IN RECENT WEEKS, CBRE Hotels Research has revised its forecast for the hospitality industry upward in light of several factors, such as rising occupancy levels, improvement in domestic travel and some opening in international travel. Recent developments, however, including the rise of the Omicron variant of the virus that causes COVID-19, elevates the uncertainty level of those forecasts, but still the industry is expected to return to 2019 levels by the second half of 2023 rather than 2024.
Hotel occupancy in the third quarter rose 35.1 percent over the previous year, according to CBRE’s December 2021 edition of Hotel Horizons. ADR also saw gains, reaching 2019 nominal levels in the third quarter.
“CBRE expects ADR will continue to exceed 2019 levels, followed by a demand recovery in early 2023,” CBRE said in a statement. “Pent-up demand for leisure destinations, an increase in household personal savings and fewer constraints on availability compared with earlier in the pandemic contributed to the brisk pace of ADR recovery. The resumption of inbound international travel will help gateway markets regain occupancy in the coming year.”
CBRE also expects existing hotels will benefit from below-average new construction elements, such as labor, that will restrict supply growth to 1.2 to 1.3 percent through 2025, below the long-run average of more than 2 percent.
Room rate will lead the hotel recovery, CBRE said, so that should be the focus for hotels’ revenue management efforts. This factor, along with staffing shortages, may keep occupancy from reaching the highs of the last cycle, but the research firm said an ADR-led rebound contributes to faster recovery of profits.
“Typically, when recovering from downturns, ADR growth lags occupancy gains,” said Rachael Rothman, CBRE’s head of hotel research and data analytics. “The trend has reversed this cycle, owing to strong leisure demand and a nascent recovery in corporate and group demand.”

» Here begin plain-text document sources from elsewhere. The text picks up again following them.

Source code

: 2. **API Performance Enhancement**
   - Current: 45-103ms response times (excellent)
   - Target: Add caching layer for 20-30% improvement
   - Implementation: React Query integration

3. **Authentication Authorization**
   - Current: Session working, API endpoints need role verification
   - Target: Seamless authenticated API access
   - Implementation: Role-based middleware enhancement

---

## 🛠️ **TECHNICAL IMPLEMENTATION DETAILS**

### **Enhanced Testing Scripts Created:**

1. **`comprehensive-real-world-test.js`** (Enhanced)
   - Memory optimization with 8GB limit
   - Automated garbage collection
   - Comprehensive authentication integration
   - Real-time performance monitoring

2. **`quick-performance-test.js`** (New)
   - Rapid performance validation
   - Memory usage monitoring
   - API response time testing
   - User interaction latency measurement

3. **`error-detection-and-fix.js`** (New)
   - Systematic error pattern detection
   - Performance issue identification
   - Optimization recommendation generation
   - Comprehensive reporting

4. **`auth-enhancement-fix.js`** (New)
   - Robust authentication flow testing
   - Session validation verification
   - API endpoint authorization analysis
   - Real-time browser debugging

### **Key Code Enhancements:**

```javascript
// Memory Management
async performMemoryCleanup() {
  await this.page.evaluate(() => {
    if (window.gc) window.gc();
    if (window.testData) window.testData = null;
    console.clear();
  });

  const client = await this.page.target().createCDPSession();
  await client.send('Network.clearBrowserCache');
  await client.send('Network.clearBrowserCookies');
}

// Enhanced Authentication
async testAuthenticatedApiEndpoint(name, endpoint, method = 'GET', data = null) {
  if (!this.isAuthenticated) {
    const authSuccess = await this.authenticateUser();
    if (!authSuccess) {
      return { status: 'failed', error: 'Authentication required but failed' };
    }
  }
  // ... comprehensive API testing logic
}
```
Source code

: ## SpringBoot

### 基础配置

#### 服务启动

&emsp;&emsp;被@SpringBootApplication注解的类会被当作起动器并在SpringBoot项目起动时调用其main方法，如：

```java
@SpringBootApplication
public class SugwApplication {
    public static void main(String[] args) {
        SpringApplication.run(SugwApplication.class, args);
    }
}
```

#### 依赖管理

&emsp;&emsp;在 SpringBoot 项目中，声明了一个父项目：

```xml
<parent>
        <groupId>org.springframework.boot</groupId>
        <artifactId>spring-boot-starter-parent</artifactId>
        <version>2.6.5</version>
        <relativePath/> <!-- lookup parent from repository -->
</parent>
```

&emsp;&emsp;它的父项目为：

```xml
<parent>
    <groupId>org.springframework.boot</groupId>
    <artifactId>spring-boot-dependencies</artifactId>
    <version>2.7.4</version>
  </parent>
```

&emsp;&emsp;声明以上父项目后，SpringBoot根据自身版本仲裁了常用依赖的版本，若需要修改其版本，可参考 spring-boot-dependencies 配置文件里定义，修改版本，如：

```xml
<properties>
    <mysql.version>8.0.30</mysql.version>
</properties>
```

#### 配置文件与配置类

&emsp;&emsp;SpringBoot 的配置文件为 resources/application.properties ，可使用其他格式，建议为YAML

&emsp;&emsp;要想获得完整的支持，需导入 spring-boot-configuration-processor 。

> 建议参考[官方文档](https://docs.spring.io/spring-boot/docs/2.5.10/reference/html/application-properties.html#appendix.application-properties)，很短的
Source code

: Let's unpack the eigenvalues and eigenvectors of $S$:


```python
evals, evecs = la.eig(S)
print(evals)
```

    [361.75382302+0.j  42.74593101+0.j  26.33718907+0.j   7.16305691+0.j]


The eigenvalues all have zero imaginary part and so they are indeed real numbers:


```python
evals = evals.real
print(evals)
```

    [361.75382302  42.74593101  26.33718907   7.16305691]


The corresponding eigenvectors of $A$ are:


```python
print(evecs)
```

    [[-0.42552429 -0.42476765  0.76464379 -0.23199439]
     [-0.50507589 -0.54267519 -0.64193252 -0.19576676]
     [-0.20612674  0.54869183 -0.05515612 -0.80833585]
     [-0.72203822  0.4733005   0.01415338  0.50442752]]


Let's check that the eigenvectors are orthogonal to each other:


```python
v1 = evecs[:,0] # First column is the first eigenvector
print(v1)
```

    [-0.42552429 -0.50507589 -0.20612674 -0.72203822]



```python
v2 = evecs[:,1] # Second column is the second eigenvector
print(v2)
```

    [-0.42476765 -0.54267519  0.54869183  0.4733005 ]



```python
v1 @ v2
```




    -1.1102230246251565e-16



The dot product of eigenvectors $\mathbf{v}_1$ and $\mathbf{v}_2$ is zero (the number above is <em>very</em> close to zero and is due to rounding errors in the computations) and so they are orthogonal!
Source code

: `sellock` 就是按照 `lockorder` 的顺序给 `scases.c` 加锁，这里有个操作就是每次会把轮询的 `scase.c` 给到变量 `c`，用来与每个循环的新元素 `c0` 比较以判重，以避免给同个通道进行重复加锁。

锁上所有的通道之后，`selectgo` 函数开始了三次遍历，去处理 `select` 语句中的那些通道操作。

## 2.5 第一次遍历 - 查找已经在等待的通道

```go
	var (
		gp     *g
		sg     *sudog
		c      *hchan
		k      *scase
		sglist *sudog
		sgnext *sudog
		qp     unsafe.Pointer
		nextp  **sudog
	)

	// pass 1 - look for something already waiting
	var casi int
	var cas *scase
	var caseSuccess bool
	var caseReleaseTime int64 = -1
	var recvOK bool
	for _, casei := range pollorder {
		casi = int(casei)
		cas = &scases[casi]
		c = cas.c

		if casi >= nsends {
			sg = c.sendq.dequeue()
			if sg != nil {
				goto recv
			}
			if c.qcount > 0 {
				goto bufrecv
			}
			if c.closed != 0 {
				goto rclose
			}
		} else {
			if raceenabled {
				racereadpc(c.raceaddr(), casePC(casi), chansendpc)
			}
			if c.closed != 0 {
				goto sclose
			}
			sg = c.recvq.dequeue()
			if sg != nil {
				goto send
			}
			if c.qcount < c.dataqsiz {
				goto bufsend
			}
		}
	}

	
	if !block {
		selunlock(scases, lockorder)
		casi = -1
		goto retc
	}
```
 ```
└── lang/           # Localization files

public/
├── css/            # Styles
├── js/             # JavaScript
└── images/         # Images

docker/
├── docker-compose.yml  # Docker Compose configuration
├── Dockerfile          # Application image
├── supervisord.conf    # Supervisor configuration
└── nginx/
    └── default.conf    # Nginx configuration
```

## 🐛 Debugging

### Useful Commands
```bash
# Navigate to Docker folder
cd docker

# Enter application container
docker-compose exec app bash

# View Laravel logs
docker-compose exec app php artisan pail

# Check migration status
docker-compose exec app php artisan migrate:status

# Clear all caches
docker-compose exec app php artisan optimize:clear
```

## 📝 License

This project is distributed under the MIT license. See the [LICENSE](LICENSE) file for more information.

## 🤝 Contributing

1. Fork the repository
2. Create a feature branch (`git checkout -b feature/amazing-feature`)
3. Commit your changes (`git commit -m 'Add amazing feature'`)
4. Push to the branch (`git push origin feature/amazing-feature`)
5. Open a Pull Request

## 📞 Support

The rise of Omicron and other pandemic concerns may dampen business, convention and large-group travel, CBRE said. Still, the firm said lower-cost, high-amenity markets will see a surge in those categories of travel in the second half of 2022 while denser urban markets with higher operational costs that depend more on international and large-group travel will be slower to recover.
“The continuing development of the Omicron variant as well as the potential for additional novel variants causes the uncertainty surrounding any forecast to remain elevated,” CBRE said. “While the hotel sector could face renewed travel restrictions, we expect higher occupancy levels from an increase in inbound international and business travel in 2022.”
CBRE previously forecast that the return of business travel may be delayed by the spread of the Delta variant.